Last Thursday, the people spoke, and what they said was this:
"We want a proper government. A strong, honest government that works for us.
"One that doesn't make stupid compromises just to keep in power. One that works for what most people want.
"A job. A better chance for our children than we had. Money to pay bills, to pay for a bit of fun, to save for when we're old. Decent education and healthcare, keep crime down, protect us from enemies domestic and foreign.
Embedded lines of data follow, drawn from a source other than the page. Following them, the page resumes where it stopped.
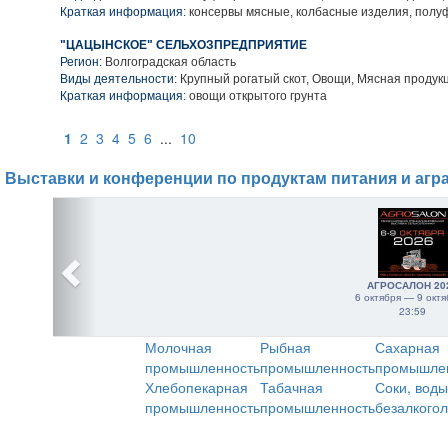
Краткая информация:
консервы мясные, колбасные изделия, пол
"ЦАЦЫНСКОЕ" СЕЛЬХОЗПРЕДПРИЯТИЕ
Регион:
Волгоградская область
Виды деятельности:
Крупный рогатый скот, Овощи, Мясная продук
Краткая информация:
овощи открытого грунта
1
2
3
4
5
6
...
10
Выставки и конференции по продуктам питания и агр
АГРОСАЛОН 20
6 октября — 9 октя
23:59
Молочная
Рыбная
Сахарная
промышленность
промышленность
промышле
Хлебопекарная
Табачная
Соки, воды
промышленность
промышленность
безалкого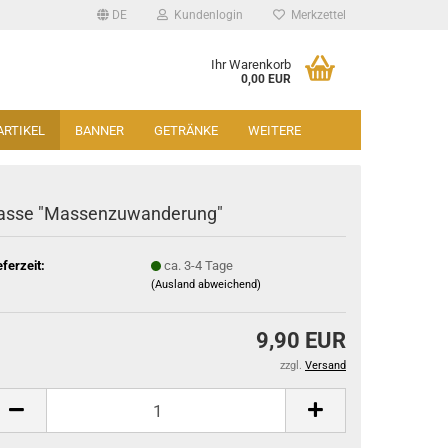
DE
Kundenlogin
Merkzettel
Ihr Warenkorb
0,00 EUR
ARTIKEL
BANNER
GETRÄNKE
WEITERE
asse "Massenzuwanderung"
eferzeit:
ca. 3-4 Tage
(Ausland abweichend)
9,90 EUR
zzgl.
Versand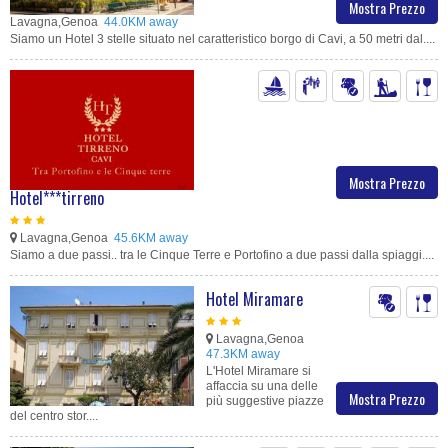
Mostra Prezzo
Lavagna,Genoa
44.0KM away
Siamo un Hotel 3 stelle situato nel caratteristico borgo di Cavi, a 50 metri dal....
Mostra Prezzo
Hotel***tirreno
Lavagna,Genoa
45.6KM away
Siamo a due passi.. tra le Cinque Terre e Portofino a due passi dalla spiaggi....
Hotel Miramare
Lavagna,Genoa
47.3KM away
L'Hotel Miramare si
affaccia su una delle
Mostra Prezzo
più suggestive piazze
del centro stor....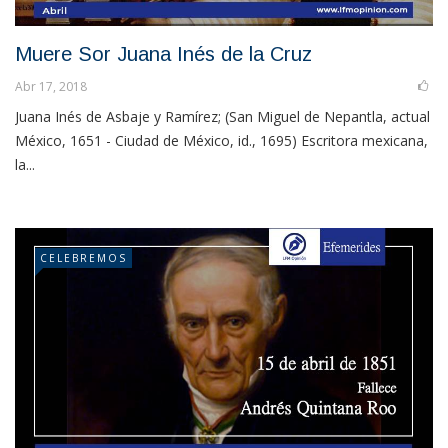
Muere Sor Juana Inés de la Cruz
Abr 17, 2018
Juana Inés de Asbaje y Ramírez; (San Miguel de Nepantla, actual
México, 1651 - Ciudad de México, id., 1695) Escritora mexicana,
la...
CELEBREMOS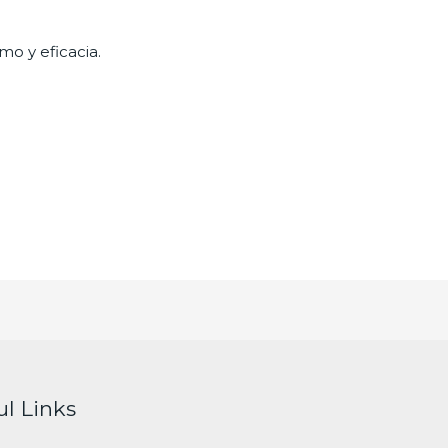
mo y eficacia.
ul Links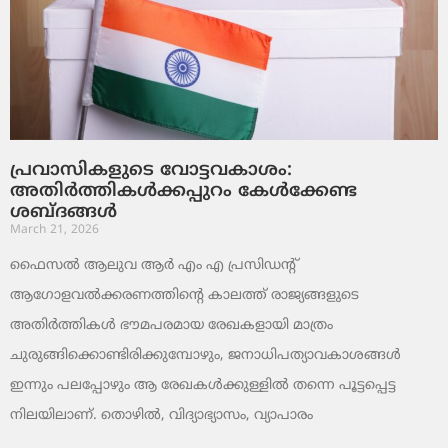
പ്രവാസികളുടെ വോട്ടവകാശം:
അതിർത്തികൾക്കപ്പുറം കേൾക്കേണ്ട
ശബ്ദങ്ങൾ
March 21, 2026
ഫൈസൽ ആലുവ ആർ എം എ പ്രസിഡന്റ്
ആഗോളവൽക്കരണത്തിന്റെ കാലത്ത് രാജ്യങ്ങളുടെ
അതിർത്തികൾ ഭൗമപരമായ രേഖകളായി മാത്രം
ചുരുങ്ങിക്കൊണ്ടിരിക്കുമ്പോഴും, ജനാധിപത്യാവകാശങ്ങൾ
ഇന്നും പലപ്പോഴും ആ രേഖകൾക്കുള്ളിൽ തന്നെ പൂട്ടപ്പെട്ട
നിലയിലാണ്. തൊഴിൽ, വിദ്യാഭ്യാസം, വ്യാപാരം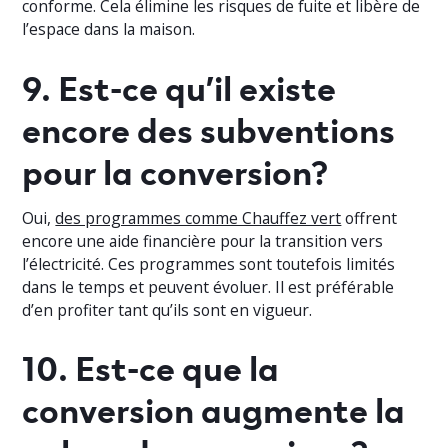
conforme. Cela élimine les risques de fuite et libère de
l’espace dans la maison.
9. Est-ce qu’il existe
encore des subventions
pour la conversion?
Oui,
des programmes comme Chauffez vert
offrent
encore une aide financière pour la transition vers
l’électricité. Ces programmes sont toutefois limités
dans le temps et peuvent évoluer. Il est préférable
d’en profiter tant qu’ils sont en vigueur.
10. Est-ce que la
conversion augmente la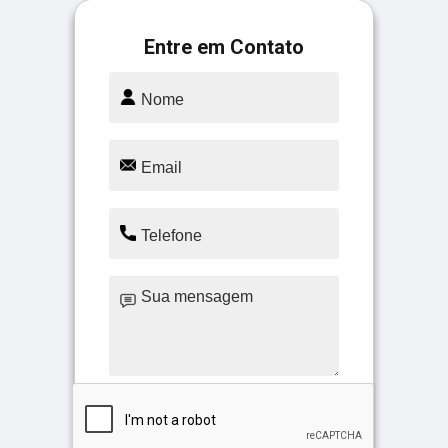
Entre em Contato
"Apart from those things, if you have a wonderful vision of the future, write a novel or make a movie. We don't want revolutionaries, Puritans of any religion or none, national separatists or the European Brotherhood of Man.
"Now, get on with it. And stop lying and fiddling the expenses."
So, why not a coalition of Conservative and Labour? Up to the 70s/80s, when the country was tearing itself into pieces because of economic crisis after Bretton-Woods collapsed, there was quite a lot of consensus between the two sides.
If Clegg can talk face to face with Brown and his back can talk to Cameron, maybe Lab and Con could discover that they have more in common with each other than they have with the LibDems. (For a start, neither of them thinks that a white flag is a robust defence in a nuclear world.)
With 424 seats, a Lab/Con government of national unity would have a majority of 198. Enough to ignore special pleading and political blackmail from Alex Salmond, Ieuan Wyn Jones and the Northern Irish factions; enough to ignore the babel of grand reformist schemes from the LibDems; and enough left over to ignore episodes of up to half a hundred backbenchers at a time temporarily crossing the floor of the House in a hissy fit about their own pet projects.
We face enough challenges to occupy a full-length Parliament, challenges that all serious politicians would wish to solve together.
So, why not? Out of 650 Members of Parliament, is is really impossible to find 326 that would cooperate for the national good?
There might even be some Liberal Democrats willing to help.
I love your humorous pieces, Sackers.